Thanks for the notes! String to byte array wasn't an option because I needed to use a 32-bit wide FIFO to get sufficiently fast transfers (my testing indicated that DMA transfers were roughly constant in elements/second regardless of the element size, so using a byte array would have cut throughput by 75%). I posted about this at the time https://forums.ni.com/t5/LabVIEW/optimize-transfer-from-TCP-Read-to-DMA-Write-on-sbRIO/td-p/2622479 but 7 years (and 3 job transfers) later I'm no longer in a position to experiment with it. I like the idea of implementing type cast without a copy as a learning experience; I think the C version would be straightforward and pure LabVIEW (with calls to memory manager functions) would be an interesting challenge.

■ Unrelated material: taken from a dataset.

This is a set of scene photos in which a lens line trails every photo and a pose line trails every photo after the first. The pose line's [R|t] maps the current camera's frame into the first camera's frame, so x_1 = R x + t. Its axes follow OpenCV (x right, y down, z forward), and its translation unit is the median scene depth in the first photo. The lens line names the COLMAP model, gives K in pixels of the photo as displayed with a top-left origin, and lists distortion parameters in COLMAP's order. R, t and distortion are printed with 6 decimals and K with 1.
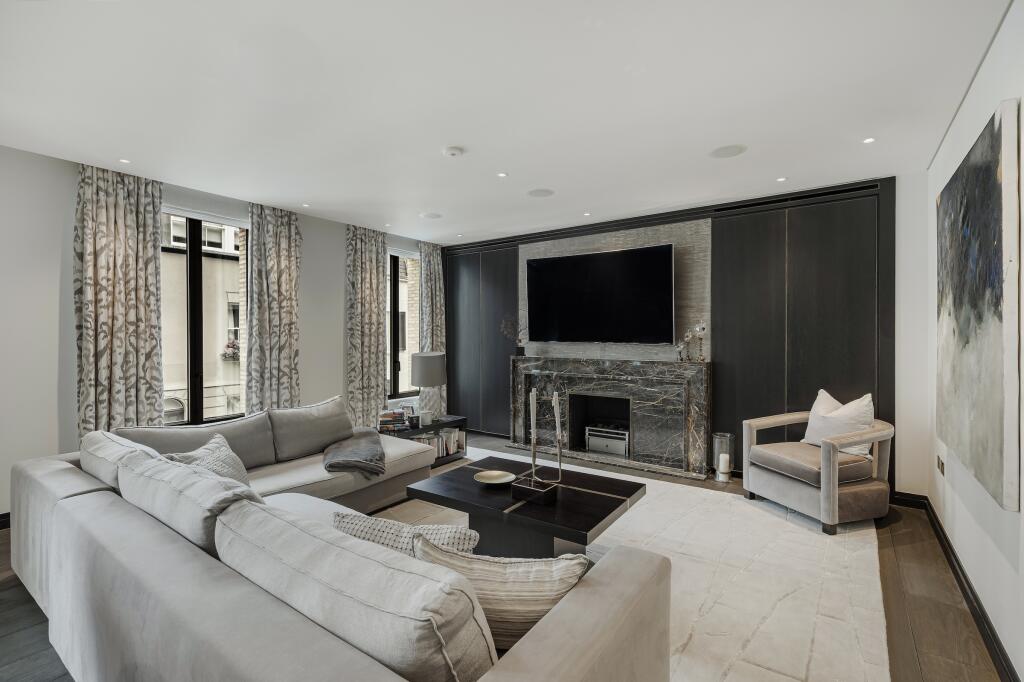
lens RADIAL K [[466.0, 0, 512.9], [0, 466.0, 338.2], [0, 0, 1]] dist [-0.000169, -0.000541]
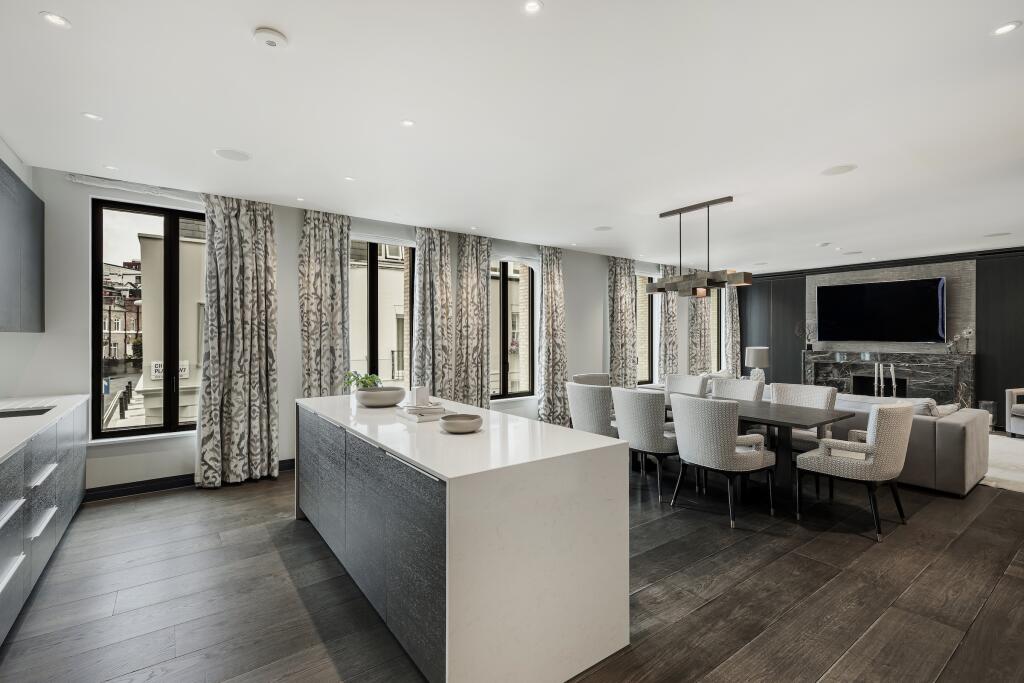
lens RADIAL K [[466.0, 0, 512.6], [0, 466.0, 338.7], [0, 0, 1]] dist [-0.000169, -0.000541]
pose [[0.951724, 0.002933, -0.306942, -0.519198], [-0.002769, 0.999996, 0.000971, 0.002141], [0.306943, -0.000074, 0.951728, -0.863810]]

I haven't benchmarked the FIFO transfer in respect to element size, but I know for a fact that the current FIFO DMA implementation from NI-RIO does pack data to 64-bit data boundaries. This made me change the previous implementation in my project from transfering 12:12 bit FXP signed integer data  to 16-bit signed integers since 4 12-bit samples are internally transferd as 64-bit anyhow over DMA, just as 4 16-bit samples are. (In fact I'm currently always packing two 16 bit integers into a 32-bit unsigned integer for the purpose of the FIFO transfer, not because of performance but because of the implementation in the FPGA which makes it faster to always grab two 16-bit memory locations at once and push them into the FIFO. Otherwise the memory read loop would take double as much time (or require a higher loop speed) to be able to catch up with the data acquisition. 64 12-bit ADC samples at 75 kHz add up to quite some data that needs to be pushed into the FIFO.

I might consider to push this up to 64-bit FIFO elements just to see if it makes a performance difference, but the main problem I have is not the FIFO but rather to get the data pushed onto the TCP/IP network in the RT application. Calling directly libc:send() to push the data into the network socket stack rather than through TCP Write seems to have more effect.